La Corte di giustizia dell'Ue ha respinto il ricorso di Polonia e Ungheria sullo stato di diritto
Per i governi nazionalisti di Varsavia e Budapest è l'ennesima sconfitta politica e giuridica nel loro sistematico tentativo di distruggere dall'interno il sistema di regole dell'Ue
Bruxelles. La Corte di giustizia dell’Unione europea ha respinto il ricorso di Polonia e Ungheria contro il meccanismo di condizionalità sullo stato di diritto, che permette alla Commissione di tagliare i fondi comunitari ai paesi che non rispettano i diritti fondamentali. Per i governi nazionalisti di Varsavia e Budapest è l’ennesima sconfitta politica e giuridica del loro tentativo di distruggere dall’interno il sistema di regole dell'Ue. Nella sua sentenza, la Corte ha voluto ricordare i principi che Mateusz Morawiecki e Viktor Orbán contestano apertamente. “Il rispetto da parte degli stati membri dei valori comuni sui quali si fonda l’Unione” costituisce “una condizione per il godimento di tutti i diritti derivanti dall’applicazione dei trattati a uno stato membro”, compresi quelli finanziari. “L’Unione deve essere in grado, nei limiti delle sue attribuzioni, di difendere tali valori”, hanno detto i giudici di Lussemburgo.
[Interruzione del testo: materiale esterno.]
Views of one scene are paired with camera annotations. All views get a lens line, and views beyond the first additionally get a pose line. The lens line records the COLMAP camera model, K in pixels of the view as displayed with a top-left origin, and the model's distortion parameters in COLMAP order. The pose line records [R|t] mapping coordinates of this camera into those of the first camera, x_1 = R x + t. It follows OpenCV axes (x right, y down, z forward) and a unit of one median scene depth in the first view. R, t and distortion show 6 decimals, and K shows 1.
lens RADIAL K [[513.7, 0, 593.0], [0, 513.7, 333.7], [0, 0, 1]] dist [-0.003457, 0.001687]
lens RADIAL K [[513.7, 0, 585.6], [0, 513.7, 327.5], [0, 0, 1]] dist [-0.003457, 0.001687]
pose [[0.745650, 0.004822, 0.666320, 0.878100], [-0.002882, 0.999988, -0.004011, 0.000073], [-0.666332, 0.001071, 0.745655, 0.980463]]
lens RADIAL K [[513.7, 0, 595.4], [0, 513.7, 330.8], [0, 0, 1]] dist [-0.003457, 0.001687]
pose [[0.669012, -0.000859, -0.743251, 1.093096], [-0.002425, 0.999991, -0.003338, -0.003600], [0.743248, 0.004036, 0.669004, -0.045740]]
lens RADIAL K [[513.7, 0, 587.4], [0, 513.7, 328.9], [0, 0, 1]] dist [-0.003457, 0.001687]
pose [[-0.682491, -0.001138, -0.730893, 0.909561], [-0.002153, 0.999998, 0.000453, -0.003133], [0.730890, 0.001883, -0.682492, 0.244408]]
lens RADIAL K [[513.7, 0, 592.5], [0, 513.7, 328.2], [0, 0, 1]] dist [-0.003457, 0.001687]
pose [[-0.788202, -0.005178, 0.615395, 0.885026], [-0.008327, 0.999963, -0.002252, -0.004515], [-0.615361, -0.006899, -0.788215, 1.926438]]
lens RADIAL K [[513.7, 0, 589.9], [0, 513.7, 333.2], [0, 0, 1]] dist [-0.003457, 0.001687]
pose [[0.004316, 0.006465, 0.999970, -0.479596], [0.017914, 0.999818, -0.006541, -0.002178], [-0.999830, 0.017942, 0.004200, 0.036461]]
Diversi governi hanno accolto la sentenza, invitando la Commissione ad agire. “Agli stati che rifiutano i valori dell’Ue possono essere rifiutati i soldi dell'Ue”, ha detto il premier belga, Alexander De Croo. “I nostri fondi dovrebbe essere concessi solo quando i governi rispettano la democrazia, i diritti umani e una giustizia indipendente”, ha detto il ministro irlandese per gli Affari europei, Thomas Byrne.
La sentenza ha implicazioni nella politica interna, nel momento in cui Polonia e Ungheria rischiano di vedersi tagliare milioni di euro di fondi dall’Ue. Il 3 aprile gli ungheresi sono chiamati alle urne per elezioni che potrebbero trasformarsi in un referendum su Orbán. “La Corte europea di giustizia ha deciso di non dare soldi ai ladri. Sfortunatamente il conto è a carico degli ungheresi”, ha detto il candidato dell’opposizione ungherese, Péter Marky-Zay. Il ministro della Giustizia di Orbán, Judit Varga, ha accusato la Corte di “abusare dei suoi poteri” e di “decisione politica per il nostro referendum sulla protezione dei bambini” (il referendum è su una legge anti Lgbt approvata dopo l’introduzione del meccanismo di condizionalità. Secondo Morawiecki, “la centralizzazione e federalizzazione sono un processo pericoloso”. Per il viceministro della Giustizia polacco, Sebastian Kaleta, la sentenza è “un ricatto per privarci del nostro diritto di autodeterminazione”.
In realtà, ora il grande interrogativo è se la Commissione vorrà usare i suoi poteri per sanzionare i governi di Polonia e Ungheria tagliando almeno una parte dei fondi. In questi mesi Ursula von der Leyen non ha agito usando la scusa della causa davanti alla Corte dell’Ue. Ieri la presidente della Commissione ha lasciato intendere di non avere fretta, accennando a “settimane” prima di adottare le linee guida sul meccanismo di condizionalità. Una volta inviata la notifica formale che contesta violazioni dello stato di diritto, ci vorranno comunque tra i cinque e i nove mesi prima che la Commissione proponga agli altri governi di tagliare una parte dei fondi dell’Ue destinati a Polonia e Ungheria. “Spero sinceramente che oggi sarà il giorno in cui la Commissione capisce il suo dovere storico e assuma il suo ruolo di guardiano dei trattati”, ha detto l’eurodeputata dell’opposizione ungherese Katalin Cseh. Niente è meno sicuro.